Table 2 summarises the neurotoxicity parameters assessed in the cohort. Violin plots (Fig. 2) summarise the distribution of scores for each outcome measured, with point estimates and 95% confidence interval (CI) reported in Supplementary material S2. Most participants (n = 24, 85%) developed CIPN during their chemotherapy treatment as assessed via CTCAE, with any-grade peripheral neuropathy symptoms persisting 6 months post-chemotherapy in 72% of patients (n = 16).
For clinician grade of neuropathy (CTCAE), Friedman’s test on multiply imputed data set indicated a significant difference in neuropathy grade between baseline assessment and each of the timepoints (p = < 0.01). Wilcoxon’s test indicated higher grade of neuropathy (median = 2) at post-treatment, 3 months post-treatment and six months post-treatment compared with neuropathy grade at baseline (median = 0).
For the FACT/GOG-Ntx13, results of the pooled set of multiply-imputed data indicated significant differences across the four periods. Compared to the mean score at baseline (M = 3.3, 95% CI: 1.9–4.8), the mean score at the three post-chemotherapy time points was significantly higher, indicating more severe neuropathy symptoms (M = 12.7, 95% CI: 9.8–15.6 at end of the treatment, M = 11.0, 95% CI: 7.5–14.4 at three months post-treatment, M = 11.2, 95% CI: 8.1–14.4 at six months post-treatment).

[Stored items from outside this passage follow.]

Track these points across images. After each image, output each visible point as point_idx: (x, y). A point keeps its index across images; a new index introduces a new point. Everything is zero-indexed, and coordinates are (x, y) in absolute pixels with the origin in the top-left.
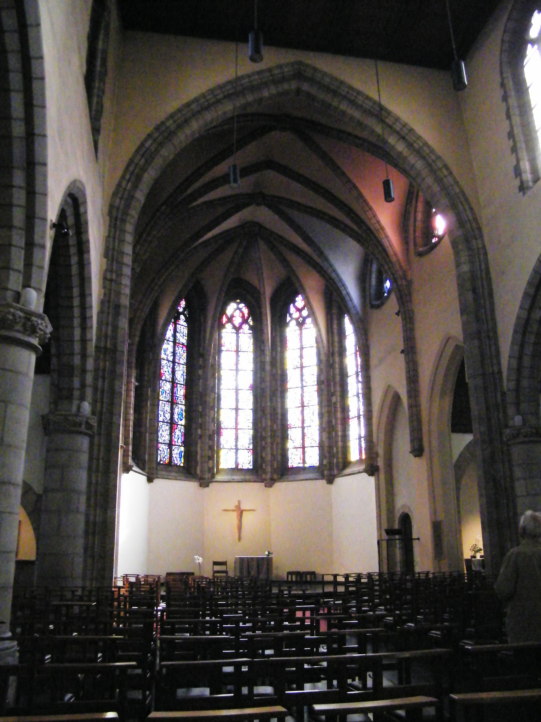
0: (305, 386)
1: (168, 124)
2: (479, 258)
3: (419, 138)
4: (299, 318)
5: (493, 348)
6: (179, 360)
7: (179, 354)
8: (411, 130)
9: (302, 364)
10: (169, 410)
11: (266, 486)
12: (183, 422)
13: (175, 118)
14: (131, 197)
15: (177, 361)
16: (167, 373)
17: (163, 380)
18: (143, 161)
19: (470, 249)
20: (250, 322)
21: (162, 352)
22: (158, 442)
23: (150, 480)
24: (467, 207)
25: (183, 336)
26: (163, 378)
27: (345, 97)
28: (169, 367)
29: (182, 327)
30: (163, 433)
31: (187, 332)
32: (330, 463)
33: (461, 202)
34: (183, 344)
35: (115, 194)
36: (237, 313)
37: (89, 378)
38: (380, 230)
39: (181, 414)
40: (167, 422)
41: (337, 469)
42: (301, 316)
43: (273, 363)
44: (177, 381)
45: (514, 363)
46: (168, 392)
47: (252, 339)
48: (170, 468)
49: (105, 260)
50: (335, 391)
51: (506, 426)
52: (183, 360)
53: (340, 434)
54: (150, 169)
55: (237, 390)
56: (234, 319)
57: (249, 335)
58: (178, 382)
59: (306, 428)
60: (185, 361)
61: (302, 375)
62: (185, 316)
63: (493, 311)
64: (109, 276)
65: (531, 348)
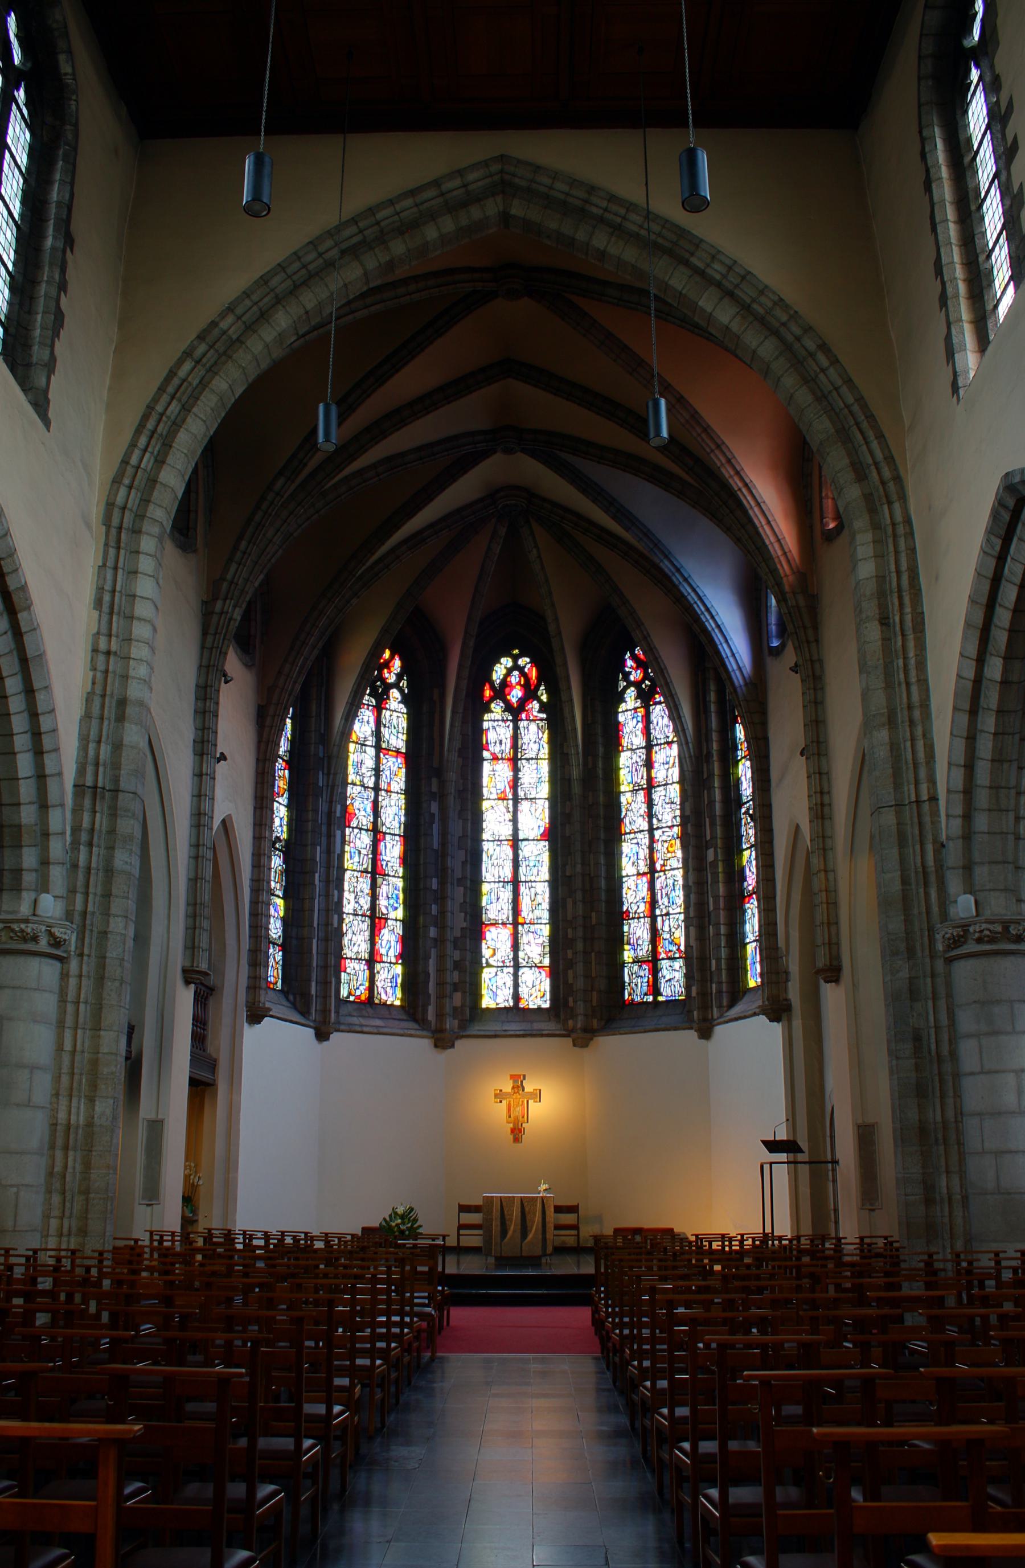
0: (658, 828)
1: (224, 325)
2: (896, 546)
3: (764, 290)
4: (643, 681)
5: (920, 744)
6: (389, 784)
7: (388, 773)
8: (746, 276)
9: (650, 780)
10: (367, 890)
11: (574, 1045)
12: (400, 914)
13: (239, 311)
14: (153, 481)
15: (383, 785)
16: (363, 813)
17: (353, 828)
18: (175, 407)
19: (876, 526)
20: (542, 694)
21: (351, 770)
22: (340, 957)
23: (322, 1036)
24: (871, 434)
25: (398, 732)
26: (354, 823)
27: (601, 220)
28: (367, 799)
29: (395, 714)
30: (354, 938)
31: (405, 725)
32: (704, 994)
33: (857, 424)
34: (398, 752)
35: (117, 481)
36: (515, 678)
37: (57, 848)
38: (744, 490)
39: (394, 896)
40: (362, 915)
41: (720, 1006)
42: (646, 676)
43: (589, 779)
44: (384, 829)
45: (959, 775)
46: (364, 852)
47: (547, 731)
48: (370, 1010)
49: (96, 614)
50: (714, 837)
51: (944, 916)
52: (399, 783)
53: (723, 930)
54: (189, 420)
55: (515, 842)
56: (507, 690)
57: (541, 724)
58: (388, 831)
59: (659, 919)
60: (403, 785)
61: (650, 803)
62: (401, 690)
63: (921, 665)
64: (103, 646)
65: (990, 745)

For clinically scored neuropathy (TNSc), results for the pooled set of multiply imputed data and multiply imputed data set indicated a significant difference in mean TNSc score across four periods. Compared to the mean score at baseline (M = 2.4, 95% CI: 1.5–3.2), mean scores at subsequent time-points were higher, indicating more neuropathy following chemotherapy (M = 4.5, 95% CI: 3.4–5.7 at end of the treatment), which persisted following cessation (M = 4.6, 95% CI: 3.5–5.7 at three months post-treatment, M = 5.2, 95% CI: 3.4–7.0 at six months post-treatment).
Results of the repeated measures ANOVA for complete cases data indicated no significant difference in the ‘Timed Up-and-Go’ across the four assessments (n = 9, Wilk’s lambda = 0.57, F (3, 6) = 1.5, p = .31).
Frequency of falls
There were no participants or researcher injuries relating to the VR assessments. A fall/near fall was reported by 12 of 34 patients during the study period. Seven patients had falls, three had a near fall, and two had both. Three patients reported multiple episodes. Of the 18 falls or near falls reported, 13 occurred while on chemotherapy, two were within three months of completing chemotherapy, and three were between 3 and six months of treatment completion.
Balance threshold measured following the reported fall/near fall was significantly lower compared to times when no fall was reported (mean 10.3 vs 14.2, p value = 0.0002). Similarly, scores for clinical and patient reported neuropathy showed significantly more impairment from CIPN in participants who had experienced falls/near falls, compared to when no fall was reported (Table 3).